Some companies keep their money outside the country in order to not pay taxes. This is not the newest thing in the financial world, nor an uncommon practice, especially among large companies that make billions and want to keep everything for themselves.
Tech companies are doing it too, but recently, Google received an unexpected attention from the Securities and Exchange Commission. They started asking the tech giant a lot of questions regarding its overseas cash and in the last two days the answers started popping up.
First and foremost, it seems that Google keeps money outside the U.S. and the balance shows it is not coffee money: we are talking about an average of $30 billion. The SEC regulators pressed Google to explain their plans related to that amount and the findings are as clear as possible. It seems that Google is set to make a wide series of foreign acquisitions. This means foreign companies, tech rights, offices for itself and so on. Specifically,
The company is likely to require $20 billion to $30 billion of foreign earnings to fund such acquisitions. The company also needs $2 billion to $4 billion for capital expenditures, including data centers and other operations, as well as $12 billion to $14 billion for a research-and-development cost-sharing agreement.

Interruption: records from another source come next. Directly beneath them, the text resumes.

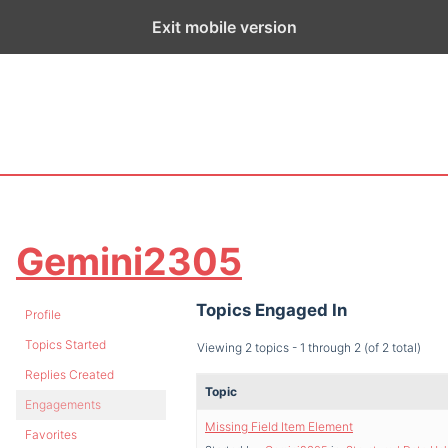
ge exists for historical purposes only and has not been updated sin
Exit mobile version
Gemini2305
Topics Engaged In
Profile
Topics Started
Viewing 2 topics - 1 through 2 (of 2 total)
Replies Created
Topic
Engagements
Missing Field Item Element
Favorites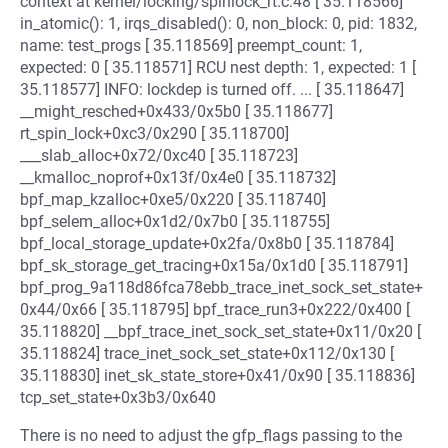
context at kernel/locking/spinlock_rt.c:48 [ 35.118566]
in_atomic(): 1, irqs_disabled(): 0, non_block: 0, pid: 1832,
name: test_progs [ 35.118569] preempt_count: 1,
expected: 0 [ 35.118571] RCU nest depth: 1, expected: 1 [
35.118577] INFO: lockdep is turned off. ... [ 35.118647]
__might_resched+0x433/0x5b0 [ 35.118677]
rt_spin_lock+0xc3/0x290 [ 35.118700]
___slab_alloc+0x72/0xc40 [ 35.118723]
__kmalloc_noprof+0x13f/0x4e0 [ 35.118732]
bpf_map_kzalloc+0xe5/0x220 [ 35.118740]
bpf_selem_alloc+0x1d2/0x7b0 [ 35.118755]
bpf_local_storage_update+0x2fa/0x8b0 [ 35.118784]
bpf_sk_storage_get_tracing+0x15a/0x1d0 [ 35.118791]
bpf_prog_9a118d86fca78ebb_trace_inet_sock_set_state+
0x44/0x66 [ 35.118795] bpf_trace_run3+0x222/0x400 [
35.118820] __bpf_trace_inet_sock_set_state+0x11/0x20 [
35.118824] trace_inet_sock_set_state+0x112/0x130 [
35.118830] inet_sk_state_store+0x41/0x90 [ 35.118836]
tcp_set_state+0x3b3/0x640
There is no need to adjust the gfp_flags passing to the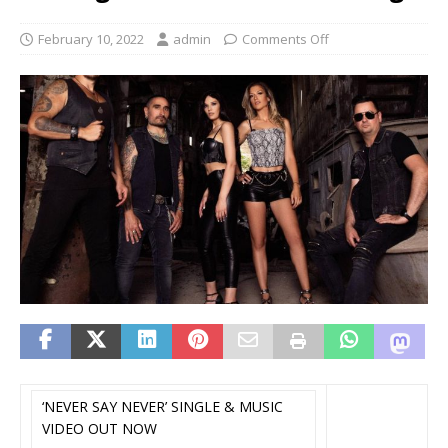
February 10, 2022
admin
Comments Off
‘NEVER SAY NEVER’ SINGLE & MUSIC
VIDEO OUT NOW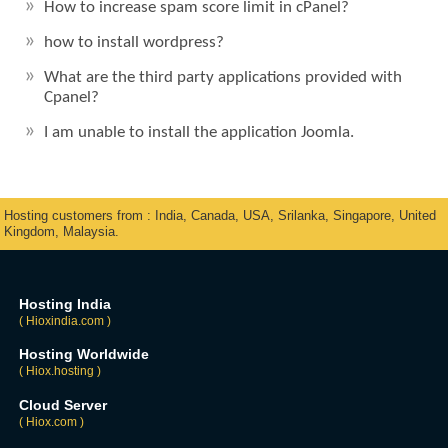
How to increase spam score limit in cPanel?
how to install wordpress?
What are the third party applications provided with
Cpanel?
I am unable to install the application Joomla.
Hosting customers from : India, Canada, USA, Srilanka, Singapore, United
Kingdom, Malaysia.
Hosting India
( Hioxindia.com )
Hosting Worldwide
( Hiox.hosting )
Cloud Server
( Hiox.com )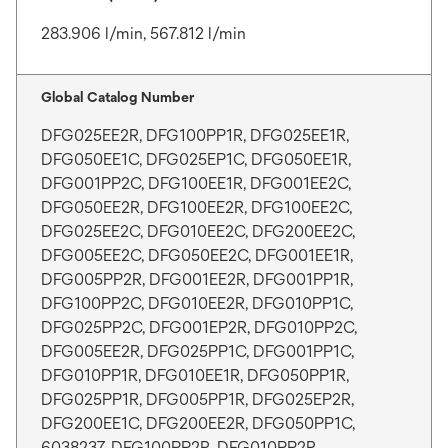
283.906 l/min, 567.812 l/min
Global Catalog Number
DFG025EE2R, DFG100PP1R, DFG025EE1R,
DFG050EE1C, DFG025EP1C, DFG050EE1R,
DFG001PP2C, DFG100EE1R, DFG001EE2C,
DFG050EE2R, DFG100EE2R, DFG100EE2C,
DFG025EE2C, DFG010EE2C, DFG200EE2C,
DFG005EE2C, DFG050EE2C, DFG001EE1R,
DFG005PP2R, DFG001EE2R, DFG001PP1R,
DFG100PP2C, DFG010EE2R, DFG010PP1C,
DFG025PP2C, DFG001EP2R, DFG010PP2C,
DFG005EE2R, DFG025PP1C, DFG001PP1C,
DFG010PP1R, DFG010EE1R, DFG050PP1R,
DFG025PP1R, DFG005PP1R, DFG025EP2R,
DFG200EE1C, DFG200EE2R, DFG050PP1C,
6038237, DFG100PP2R, DFG010PP2R,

However, Google’s officials didn’t specify a list of potential acquisitions and they didn’t give the SEC inspectors reliable data regarding time – frames and deadlines related to the shopping spree it intends to embark on.
Google investing in foreign companies and offices is not a thing of the present and definitely not a new strategy either. If you remember, Google bought an Israeli – based company for more than $1 billion last year, not to mention that in the past 10 years, Google spent almost $27 billion in buying U.S. based companies, start-ups and tech rights. From this point of view, the fact that Google keeps money outside the U.S. seems completely legit.
However, if you take a look over the dark side of things, it seems that Google keeps money outside the U.S. in order to avoid paying taxes.
The company generates around half of its revenue abroad, and avoids paying taxes in the U.S. by keeping those earnings overseas.